• **Texte à lire**
------------------------------------------------

De même, alors que les autorités de santé française ne cessent de « s’inquiéter » pour la jeunesse (tabac, alcool, drogues), sans que des solutions efficaces ne semblent se mettre en place, le modèle islandais n’a pas beaucoup d’écho non plus. Lancé il y a 20 ans, un plan général de lutte contre les consommations à risque a été lancé. Mesures coercitives, prévention et éducation, plan d’ensemble et mobilisation générale du pays pour sa jeunesse. Assez radical, un couvre feu est décrété pour les jeunes de 13 à 16 ans, prix du tabac, interdiction de vente, alcool aussi, mais tout cela s’adjoint à tout un programme d’aide (cartes loisirs, 90% des jeunes les utilisent !) pour les activités extra-scolaires, le sport, et les parents sont invités à passer plus de temps avec leurs enfants. Les résultats sont impressionnants : Alcool et drogue chez les jeunes, la formule magique de l’Islande.

Très intéressant : conférence en Nouvelle Calédonie du Pr Harvey Milkman, très impliqué dans le programme islandais : La lutte contre les addictions des jeunes.

Mauvaise nouvelle ?

Mettre fin au miracle ? Malgré le constat extrêmement du rôle de la vape dans la baisse du tabagisme, un projet de loi est à nouveau dans les tuyaux pour réglementer grosso-modo sur la même ligne que la TPD européenne : Bill on an Act on electronic cigarettes and refill containers for electronic cigarettes. Merci à Claude BAMBERGER, président de l’AIDUCE pour l’info.

 

3 questions à Jean-Pierre COUTERON

Psychologue, président de la Fédération Addiction.

1 – Islande 330 000 habitants, France 67 millions, qu’est-ce cela change dans la conduite de politiques de santé publique ?

Tout…et rien. Tout car évidemment, un programme éducatif, pour être efficace, doit atteindre un effet de seuil quantitatif, et sur une population de 67 million d’habitants, c’est effectivement plus complexe. Rien, car ce que l’expérimentation de Milkman montre reste valable : l’éducation et l’accompagnement des familles et des jeunes est un versant nécessaire d’une politique des addictions. Mais clairement, le faire comme en Islande, ce n’est pas possible. Ceci dit, en 2009 et même avant, nous avions essayé de convaincre la DGS de l’intérêt d’explorer ces solutions. A l’époque, nous avions eu une promesse de la ministre en poste, R. Bachelot, mais rien de plus !

2 – Le « modèle » islandais pourrait-il être absolu ou comporte t-il des travers, pratiques, idéologiques ?

------------------------------------------------

• **Documents présentés**
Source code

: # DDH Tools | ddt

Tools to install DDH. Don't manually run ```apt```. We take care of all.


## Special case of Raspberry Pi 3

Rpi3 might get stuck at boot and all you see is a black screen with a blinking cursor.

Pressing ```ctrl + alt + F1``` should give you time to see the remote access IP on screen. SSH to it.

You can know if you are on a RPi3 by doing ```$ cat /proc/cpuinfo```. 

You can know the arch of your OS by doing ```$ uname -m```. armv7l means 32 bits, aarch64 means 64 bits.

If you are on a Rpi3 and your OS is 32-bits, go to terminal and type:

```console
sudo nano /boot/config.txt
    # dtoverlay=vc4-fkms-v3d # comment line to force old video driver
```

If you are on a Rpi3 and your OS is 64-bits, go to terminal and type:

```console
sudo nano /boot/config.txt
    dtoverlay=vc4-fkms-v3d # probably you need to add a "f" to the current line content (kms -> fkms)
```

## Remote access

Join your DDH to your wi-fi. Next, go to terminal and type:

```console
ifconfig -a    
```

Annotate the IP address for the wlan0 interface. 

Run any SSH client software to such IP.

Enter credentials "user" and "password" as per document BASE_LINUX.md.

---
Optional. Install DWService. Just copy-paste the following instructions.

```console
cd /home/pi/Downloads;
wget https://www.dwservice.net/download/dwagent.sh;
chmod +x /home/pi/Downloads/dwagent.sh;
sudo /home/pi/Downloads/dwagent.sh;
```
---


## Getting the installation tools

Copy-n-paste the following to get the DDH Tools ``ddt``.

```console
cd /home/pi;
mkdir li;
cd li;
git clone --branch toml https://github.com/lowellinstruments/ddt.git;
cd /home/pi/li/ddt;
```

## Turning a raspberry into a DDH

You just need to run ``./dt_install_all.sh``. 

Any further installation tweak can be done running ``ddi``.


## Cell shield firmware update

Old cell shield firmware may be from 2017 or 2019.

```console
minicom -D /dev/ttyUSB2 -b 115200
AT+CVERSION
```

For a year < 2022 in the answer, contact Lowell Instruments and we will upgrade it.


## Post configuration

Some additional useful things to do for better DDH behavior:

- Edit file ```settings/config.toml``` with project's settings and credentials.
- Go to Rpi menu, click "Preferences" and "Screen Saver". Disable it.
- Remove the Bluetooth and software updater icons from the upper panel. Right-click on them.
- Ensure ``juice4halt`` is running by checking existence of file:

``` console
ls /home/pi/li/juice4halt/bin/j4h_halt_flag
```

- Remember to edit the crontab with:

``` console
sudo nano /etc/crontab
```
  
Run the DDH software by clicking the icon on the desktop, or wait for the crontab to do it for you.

------------------------------------------------

• **Consignes**
1. D'après le texte sur le modèle islandais de lutte contre les addictions, pourquoi est-il plus complexe d'appliquer un tel programme éducatif en France ?
2. Poursuivez le texte sur le modèle islandais de lutte contre les addictions à partir de l'endroit où il s'interrompt.

• **Corrigé**
1. Pour être efficace, un programme éducatif doit atteindre un effet de seuil quantitatif. Or, sur une population de 67 millions d'habitants, atteindre ce seuil est plus complexe qu'en Islande, qui compte 330 000 habitants.

2.
C’est un modéle, basé sur la théorie développée depuis longtemps par H. Milkman. Elle comporte un versant qui serait coercitif dans une culture comme la nôtre, plus individualiste et moins communautaire. Si l’on devait envisager de l’adapter, des aménagements seraient à penser. Le reste du modèle est intéressant, il prend en compte les grands besoins des adolescents, tant en terme de sensations/émotions, qu’en terme d’image/autonomisation, et il mobilise les inter-actions avec les familles et les institutions, notamment l’école et les sports.

3 – Royaume-Uni, Nouvelle-Zélande, Russie, et maintenant Islande, de nombreux pays constatent et font valoir les avantages de la vape pour lutter contre le tabagisme, pourquoi les autorités françaises sont-elles si frileuses ?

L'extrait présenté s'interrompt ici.